Collection entries:
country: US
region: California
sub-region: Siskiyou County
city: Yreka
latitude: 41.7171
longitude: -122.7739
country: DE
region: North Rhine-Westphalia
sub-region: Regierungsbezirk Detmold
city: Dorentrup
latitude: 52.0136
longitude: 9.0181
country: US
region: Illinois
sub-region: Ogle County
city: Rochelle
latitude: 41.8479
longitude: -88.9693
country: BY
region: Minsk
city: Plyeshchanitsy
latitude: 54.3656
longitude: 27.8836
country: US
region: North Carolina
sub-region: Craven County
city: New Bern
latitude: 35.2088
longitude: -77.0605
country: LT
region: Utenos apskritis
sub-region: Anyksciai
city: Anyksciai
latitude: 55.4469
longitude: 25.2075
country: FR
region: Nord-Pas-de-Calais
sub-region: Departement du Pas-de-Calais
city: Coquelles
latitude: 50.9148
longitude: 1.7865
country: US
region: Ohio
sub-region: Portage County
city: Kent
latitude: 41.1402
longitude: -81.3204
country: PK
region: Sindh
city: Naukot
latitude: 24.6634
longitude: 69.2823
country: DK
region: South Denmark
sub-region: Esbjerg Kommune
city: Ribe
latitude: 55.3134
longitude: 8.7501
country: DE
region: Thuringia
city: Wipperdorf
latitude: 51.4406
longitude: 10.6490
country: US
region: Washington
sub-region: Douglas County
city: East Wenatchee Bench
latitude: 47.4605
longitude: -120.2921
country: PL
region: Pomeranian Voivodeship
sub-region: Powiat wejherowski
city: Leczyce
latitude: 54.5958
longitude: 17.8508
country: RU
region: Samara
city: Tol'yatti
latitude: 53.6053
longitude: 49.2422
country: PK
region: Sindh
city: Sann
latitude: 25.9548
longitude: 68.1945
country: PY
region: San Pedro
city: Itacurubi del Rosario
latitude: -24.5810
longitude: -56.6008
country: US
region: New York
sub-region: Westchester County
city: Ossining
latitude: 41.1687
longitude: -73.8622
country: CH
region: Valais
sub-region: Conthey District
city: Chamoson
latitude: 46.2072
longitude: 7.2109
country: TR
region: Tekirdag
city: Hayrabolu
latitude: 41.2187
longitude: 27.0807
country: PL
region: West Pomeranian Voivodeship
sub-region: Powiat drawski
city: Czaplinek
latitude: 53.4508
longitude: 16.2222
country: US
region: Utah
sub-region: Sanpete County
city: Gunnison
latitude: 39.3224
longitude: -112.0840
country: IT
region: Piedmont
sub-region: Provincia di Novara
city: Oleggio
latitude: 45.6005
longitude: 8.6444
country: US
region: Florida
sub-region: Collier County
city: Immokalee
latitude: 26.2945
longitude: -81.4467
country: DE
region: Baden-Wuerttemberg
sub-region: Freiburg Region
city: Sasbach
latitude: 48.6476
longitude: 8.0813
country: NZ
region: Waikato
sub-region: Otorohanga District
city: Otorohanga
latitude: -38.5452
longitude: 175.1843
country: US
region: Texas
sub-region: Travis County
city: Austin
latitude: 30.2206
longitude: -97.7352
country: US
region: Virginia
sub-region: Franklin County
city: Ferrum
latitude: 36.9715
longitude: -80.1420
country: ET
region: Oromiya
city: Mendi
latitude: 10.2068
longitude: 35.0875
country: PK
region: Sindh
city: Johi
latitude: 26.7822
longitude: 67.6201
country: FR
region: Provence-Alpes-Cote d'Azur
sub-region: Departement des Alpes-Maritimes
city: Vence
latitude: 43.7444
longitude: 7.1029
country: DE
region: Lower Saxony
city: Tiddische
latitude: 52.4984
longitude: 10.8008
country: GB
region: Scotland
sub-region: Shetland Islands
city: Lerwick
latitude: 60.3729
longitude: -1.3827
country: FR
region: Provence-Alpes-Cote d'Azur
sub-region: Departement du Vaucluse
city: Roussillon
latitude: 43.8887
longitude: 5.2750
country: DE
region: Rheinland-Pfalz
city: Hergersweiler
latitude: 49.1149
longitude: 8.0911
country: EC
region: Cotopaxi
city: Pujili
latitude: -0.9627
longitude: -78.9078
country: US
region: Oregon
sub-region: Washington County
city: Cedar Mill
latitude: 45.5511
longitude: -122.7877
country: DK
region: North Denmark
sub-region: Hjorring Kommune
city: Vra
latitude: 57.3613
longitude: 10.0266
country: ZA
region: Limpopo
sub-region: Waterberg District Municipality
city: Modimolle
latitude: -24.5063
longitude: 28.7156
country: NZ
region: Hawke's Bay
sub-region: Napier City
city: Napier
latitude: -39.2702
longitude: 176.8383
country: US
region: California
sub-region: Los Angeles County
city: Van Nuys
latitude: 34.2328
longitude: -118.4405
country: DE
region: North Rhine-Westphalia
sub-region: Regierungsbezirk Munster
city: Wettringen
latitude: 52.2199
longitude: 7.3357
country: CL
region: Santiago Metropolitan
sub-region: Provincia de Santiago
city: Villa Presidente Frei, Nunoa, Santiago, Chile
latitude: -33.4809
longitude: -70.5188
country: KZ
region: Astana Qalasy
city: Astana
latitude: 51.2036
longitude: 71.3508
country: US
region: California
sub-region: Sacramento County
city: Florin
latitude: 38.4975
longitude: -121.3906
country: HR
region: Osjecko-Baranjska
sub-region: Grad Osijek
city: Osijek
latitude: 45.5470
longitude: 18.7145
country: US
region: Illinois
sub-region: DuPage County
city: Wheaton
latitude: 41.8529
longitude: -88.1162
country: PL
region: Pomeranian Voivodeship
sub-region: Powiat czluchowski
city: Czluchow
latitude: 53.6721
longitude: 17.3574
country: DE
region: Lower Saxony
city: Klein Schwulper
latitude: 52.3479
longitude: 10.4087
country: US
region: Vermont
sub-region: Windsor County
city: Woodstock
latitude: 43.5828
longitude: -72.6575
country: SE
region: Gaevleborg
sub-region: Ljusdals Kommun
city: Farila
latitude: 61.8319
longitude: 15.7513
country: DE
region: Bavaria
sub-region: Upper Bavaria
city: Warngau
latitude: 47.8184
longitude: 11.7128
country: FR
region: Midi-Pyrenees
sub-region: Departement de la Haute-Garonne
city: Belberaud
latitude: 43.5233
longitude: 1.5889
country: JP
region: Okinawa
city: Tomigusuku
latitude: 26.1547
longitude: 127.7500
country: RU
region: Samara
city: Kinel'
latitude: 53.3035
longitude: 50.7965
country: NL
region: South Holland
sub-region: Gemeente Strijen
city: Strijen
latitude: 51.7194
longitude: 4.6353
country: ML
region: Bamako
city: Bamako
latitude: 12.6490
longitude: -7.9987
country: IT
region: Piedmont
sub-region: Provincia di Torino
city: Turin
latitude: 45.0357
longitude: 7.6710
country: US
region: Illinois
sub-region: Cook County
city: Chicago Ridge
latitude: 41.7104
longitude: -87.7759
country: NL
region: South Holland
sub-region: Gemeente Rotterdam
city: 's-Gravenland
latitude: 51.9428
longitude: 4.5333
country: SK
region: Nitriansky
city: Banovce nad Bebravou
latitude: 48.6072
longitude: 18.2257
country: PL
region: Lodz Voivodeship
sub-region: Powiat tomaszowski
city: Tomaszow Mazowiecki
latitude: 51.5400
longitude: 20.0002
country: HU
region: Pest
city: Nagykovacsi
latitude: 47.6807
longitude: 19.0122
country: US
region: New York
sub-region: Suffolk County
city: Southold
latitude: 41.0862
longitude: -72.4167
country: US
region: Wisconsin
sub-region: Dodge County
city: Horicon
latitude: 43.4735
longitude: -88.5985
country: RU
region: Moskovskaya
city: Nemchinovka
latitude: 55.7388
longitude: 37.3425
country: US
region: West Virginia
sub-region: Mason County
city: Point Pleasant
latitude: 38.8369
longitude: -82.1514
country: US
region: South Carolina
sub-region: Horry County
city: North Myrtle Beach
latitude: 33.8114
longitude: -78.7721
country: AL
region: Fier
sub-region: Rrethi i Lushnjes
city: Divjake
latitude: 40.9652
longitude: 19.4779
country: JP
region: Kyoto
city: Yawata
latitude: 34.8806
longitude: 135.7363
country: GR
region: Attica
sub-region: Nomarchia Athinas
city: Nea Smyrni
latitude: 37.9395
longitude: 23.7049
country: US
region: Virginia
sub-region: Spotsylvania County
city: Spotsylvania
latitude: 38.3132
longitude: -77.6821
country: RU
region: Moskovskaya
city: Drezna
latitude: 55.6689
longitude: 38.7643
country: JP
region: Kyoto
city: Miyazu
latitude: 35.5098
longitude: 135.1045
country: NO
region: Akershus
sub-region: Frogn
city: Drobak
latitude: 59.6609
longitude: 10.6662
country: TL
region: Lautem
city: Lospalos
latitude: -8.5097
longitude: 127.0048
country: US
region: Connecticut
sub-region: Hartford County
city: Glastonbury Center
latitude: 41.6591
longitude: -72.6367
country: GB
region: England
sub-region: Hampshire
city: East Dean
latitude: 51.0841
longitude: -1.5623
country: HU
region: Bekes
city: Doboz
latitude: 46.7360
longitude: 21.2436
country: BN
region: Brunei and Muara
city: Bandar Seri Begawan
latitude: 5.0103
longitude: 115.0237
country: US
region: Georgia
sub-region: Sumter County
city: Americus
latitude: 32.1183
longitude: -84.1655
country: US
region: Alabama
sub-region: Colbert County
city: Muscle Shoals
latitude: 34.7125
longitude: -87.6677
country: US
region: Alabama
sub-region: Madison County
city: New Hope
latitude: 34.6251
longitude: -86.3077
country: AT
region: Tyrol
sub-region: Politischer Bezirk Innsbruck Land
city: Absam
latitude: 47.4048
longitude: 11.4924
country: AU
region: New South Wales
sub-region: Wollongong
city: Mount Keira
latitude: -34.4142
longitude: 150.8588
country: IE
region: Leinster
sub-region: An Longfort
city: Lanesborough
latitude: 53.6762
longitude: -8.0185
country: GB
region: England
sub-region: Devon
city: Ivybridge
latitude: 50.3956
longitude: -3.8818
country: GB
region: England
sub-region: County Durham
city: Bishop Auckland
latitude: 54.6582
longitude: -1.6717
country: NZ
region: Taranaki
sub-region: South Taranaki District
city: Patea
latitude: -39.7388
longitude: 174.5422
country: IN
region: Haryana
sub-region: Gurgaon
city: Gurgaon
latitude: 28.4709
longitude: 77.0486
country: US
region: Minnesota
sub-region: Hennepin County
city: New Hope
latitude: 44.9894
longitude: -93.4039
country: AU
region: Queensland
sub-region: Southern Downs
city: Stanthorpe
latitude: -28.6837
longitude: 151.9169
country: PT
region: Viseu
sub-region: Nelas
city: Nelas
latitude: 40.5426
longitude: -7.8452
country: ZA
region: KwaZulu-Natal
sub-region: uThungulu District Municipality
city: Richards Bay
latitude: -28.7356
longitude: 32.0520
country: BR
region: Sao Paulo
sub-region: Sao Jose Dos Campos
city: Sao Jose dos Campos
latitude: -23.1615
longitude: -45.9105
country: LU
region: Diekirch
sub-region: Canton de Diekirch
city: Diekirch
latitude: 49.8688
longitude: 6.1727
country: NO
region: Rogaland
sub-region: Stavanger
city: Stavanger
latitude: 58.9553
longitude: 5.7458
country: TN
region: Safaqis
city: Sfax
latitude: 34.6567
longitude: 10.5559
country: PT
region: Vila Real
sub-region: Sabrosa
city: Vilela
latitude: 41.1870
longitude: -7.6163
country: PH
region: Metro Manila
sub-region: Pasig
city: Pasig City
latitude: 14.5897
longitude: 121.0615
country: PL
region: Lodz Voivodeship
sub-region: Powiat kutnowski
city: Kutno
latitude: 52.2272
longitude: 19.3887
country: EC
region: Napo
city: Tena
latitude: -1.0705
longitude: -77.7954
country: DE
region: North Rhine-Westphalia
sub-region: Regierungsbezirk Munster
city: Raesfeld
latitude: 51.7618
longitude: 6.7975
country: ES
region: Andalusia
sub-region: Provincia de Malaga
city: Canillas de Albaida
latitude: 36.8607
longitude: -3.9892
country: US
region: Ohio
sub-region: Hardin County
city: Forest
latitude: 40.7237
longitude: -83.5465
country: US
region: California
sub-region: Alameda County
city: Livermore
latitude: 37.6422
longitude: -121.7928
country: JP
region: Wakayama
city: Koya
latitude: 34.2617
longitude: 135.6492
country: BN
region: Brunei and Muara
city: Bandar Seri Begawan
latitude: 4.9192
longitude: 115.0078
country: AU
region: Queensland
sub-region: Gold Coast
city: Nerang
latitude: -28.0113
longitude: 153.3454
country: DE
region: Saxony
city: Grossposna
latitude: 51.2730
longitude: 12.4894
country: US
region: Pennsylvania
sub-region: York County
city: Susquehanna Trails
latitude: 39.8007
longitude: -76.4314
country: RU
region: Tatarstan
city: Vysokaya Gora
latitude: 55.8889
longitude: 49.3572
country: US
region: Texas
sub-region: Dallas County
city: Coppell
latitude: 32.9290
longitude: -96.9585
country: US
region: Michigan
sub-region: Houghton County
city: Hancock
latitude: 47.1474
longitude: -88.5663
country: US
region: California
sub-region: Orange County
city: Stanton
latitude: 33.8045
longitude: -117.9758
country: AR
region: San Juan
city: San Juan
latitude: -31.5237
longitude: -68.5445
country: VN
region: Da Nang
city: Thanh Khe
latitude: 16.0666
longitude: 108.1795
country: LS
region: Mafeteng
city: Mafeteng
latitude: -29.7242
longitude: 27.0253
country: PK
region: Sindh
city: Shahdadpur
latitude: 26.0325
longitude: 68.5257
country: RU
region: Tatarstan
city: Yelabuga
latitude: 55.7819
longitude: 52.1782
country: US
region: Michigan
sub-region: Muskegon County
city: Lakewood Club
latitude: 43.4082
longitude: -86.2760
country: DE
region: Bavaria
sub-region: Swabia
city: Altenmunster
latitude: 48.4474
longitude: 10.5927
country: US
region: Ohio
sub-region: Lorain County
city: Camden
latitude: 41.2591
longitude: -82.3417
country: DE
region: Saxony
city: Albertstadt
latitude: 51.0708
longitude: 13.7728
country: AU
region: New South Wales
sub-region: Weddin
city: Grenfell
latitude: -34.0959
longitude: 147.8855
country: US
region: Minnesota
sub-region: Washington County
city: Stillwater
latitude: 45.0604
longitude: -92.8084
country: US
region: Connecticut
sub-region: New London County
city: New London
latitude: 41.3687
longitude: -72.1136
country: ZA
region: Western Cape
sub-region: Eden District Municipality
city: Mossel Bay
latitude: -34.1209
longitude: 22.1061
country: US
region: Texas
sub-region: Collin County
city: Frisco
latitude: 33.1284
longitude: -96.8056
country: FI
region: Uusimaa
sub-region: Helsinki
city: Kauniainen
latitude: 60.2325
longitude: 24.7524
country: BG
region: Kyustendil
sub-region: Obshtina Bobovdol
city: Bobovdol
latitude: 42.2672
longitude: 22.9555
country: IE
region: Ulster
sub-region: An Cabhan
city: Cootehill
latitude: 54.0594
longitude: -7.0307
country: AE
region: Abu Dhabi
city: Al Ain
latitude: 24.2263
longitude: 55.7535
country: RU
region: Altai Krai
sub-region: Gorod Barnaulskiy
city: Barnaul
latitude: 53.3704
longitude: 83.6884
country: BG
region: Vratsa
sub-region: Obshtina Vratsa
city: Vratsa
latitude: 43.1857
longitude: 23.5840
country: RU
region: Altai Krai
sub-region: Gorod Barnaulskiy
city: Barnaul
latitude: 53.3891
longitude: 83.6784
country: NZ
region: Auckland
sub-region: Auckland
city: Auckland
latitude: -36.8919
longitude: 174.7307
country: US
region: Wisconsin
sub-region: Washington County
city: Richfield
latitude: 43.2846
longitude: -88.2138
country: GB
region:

- _Goal_:
Turn the lines from the one with "longitude: 71.3508" to the one with "longitude: 19.0122" into a Markdown table with the columns Number and Line, one row per line and blank lines omitted.

- _Output of the task_:
| Number | Line |
|---|---|
| 1 | longitude: 71.3508 |
| 2 | country: US |
| 3 | region: California |
| 4 | sub-region: Sacramento County |
| 5 | city: Florin |
| 6 | latitude: 38.4975 |
| 7 | longitude: -121.3906 |
| 8 | country: HR |
| 9 | region: Osjecko-Baranjska |
| 10 | sub-region: Grad Osijek |
| 11 | city: Osijek |
| 12 | latitude: 45.5470 |
| 13 | longitude: 18.7145 |
| 14 | country: US |
| 15 | region: Illinois |
| 16 | sub-region: DuPage County |
| 17 | city: Wheaton |
| 18 | latitude: 41.8529 |
| 19 | longitude: -88.1162 |
| 20 | country: PL |
| 21 | region: Pomeranian Voivodeship |
| 22 | sub-region: Powiat czluchowski |
| 23 | city: Czluchow |
| 24 | latitude: 53.6721 |
| 25 | longitude: 17.3574 |
| 26 | country: DE |
| 27 | region: Lower Saxony |
| 28 | city: Klein Schwulper |
| 29 | latitude: 52.3479 |
| 30 | longitude: 10.4087 |
| 31 | country: US |
| 32 | region: Vermont |
| 33 | sub-region: Windsor County |
| 34 | city: Woodstock |
| 35 | latitude: 43.5828 |
| 36 | longitude: -72.6575 |
| 37 | country: SE |
| 38 | region: Gaevleborg |
| 39 | sub-region: Ljusdals Kommun |
| 40 | city: Farila |
| 41 | latitude: 61.8319 |
| 42 | longitude: 15.7513 |
| 43 | country: DE |
| 44 | region: Bavaria |
| 45 | sub-region: Upper Bavaria |
| 46 | city: Warngau |
| 47 | latitude: 47.8184 |
| 48 | longitude: 11.7128 |
| 49 | country: FR |
| 50 | region: Midi-Pyrenees |
| 51 | sub-region: Departement de la Haute-Garonne |
| 52 | city: Belberaud |
| 53 | latitude: 43.5233 |
| 54 | longitude: 1.5889 |
| 55 | country: JP |
| 56 | region: Okinawa |
| 57 | city: Tomigusuku |
| 58 | latitude: 26.1547 |
| 59 | longitude: 127.7500 |
| 60 | country: RU |
| 61 | region: Samara |
| 62 | city: Kinel' |
| 63 | latitude: 53.3035 |
| 64 | longitude: 50.7965 |
| 65 | country: NL |
| 66 | region: South Holland |
| 67 | sub-region: Gemeente Strijen |
| 68 | city: Strijen |
| 69 | latitude: 51.7194 |
| 70 | longitude: 4.6353 |
| 71 | country: ML |
| 72 | region: Bamako |
| 73 | city: Bamako |
| 74 | latitude: 12.6490 |
| 75 | longitude: -7.9987 |
| 76 | country: IT |
| 77 | region: Piedmont |
| 78 | sub-region: Provincia di Torino |
| 79 | city: Turin |
| 80 | latitude: 45.0357 |
| 81 | longitude: 7.6710 |
| 82 | country: US |
| 83 | region: Illinois |
| 84 | sub-region: Cook County |
| 85 | city: Chicago Ridge |
| 86 | latitude: 41.7104 |
| 87 | longitude: -87.7759 |
| 88 | country: NL |
| 89 | region: South Holland |
| 90 | sub-region: Gemeente Rotterdam |
| 91 | city: 's-Gravenland |
| 92 | latitude: 51.9428 |
| 93 | longitude: 4.5333 |
| 94 | country: SK |
| 95 | region: Nitriansky |
| 96 | city: Banovce nad Bebravou |
| 97 | latitude: 48.6072 |
| 98 | longitude: 18.2257 |
| 99 | country: PL |
| 100 | region: Lodz Voivodeship |
| 101 | sub-region: Powiat tomaszowski |
| 102 | city: Tomaszow Mazowiecki |
| 103 | latitude: 51.5400 |
| 104 | longitude: 20.0002 |
| 105 | country: HU |
| 106 | region: Pest |
| 107 | city: Nagykovacsi |
| 108 | latitude: 47.6807 |
| 109 | longitude: 19.0122 |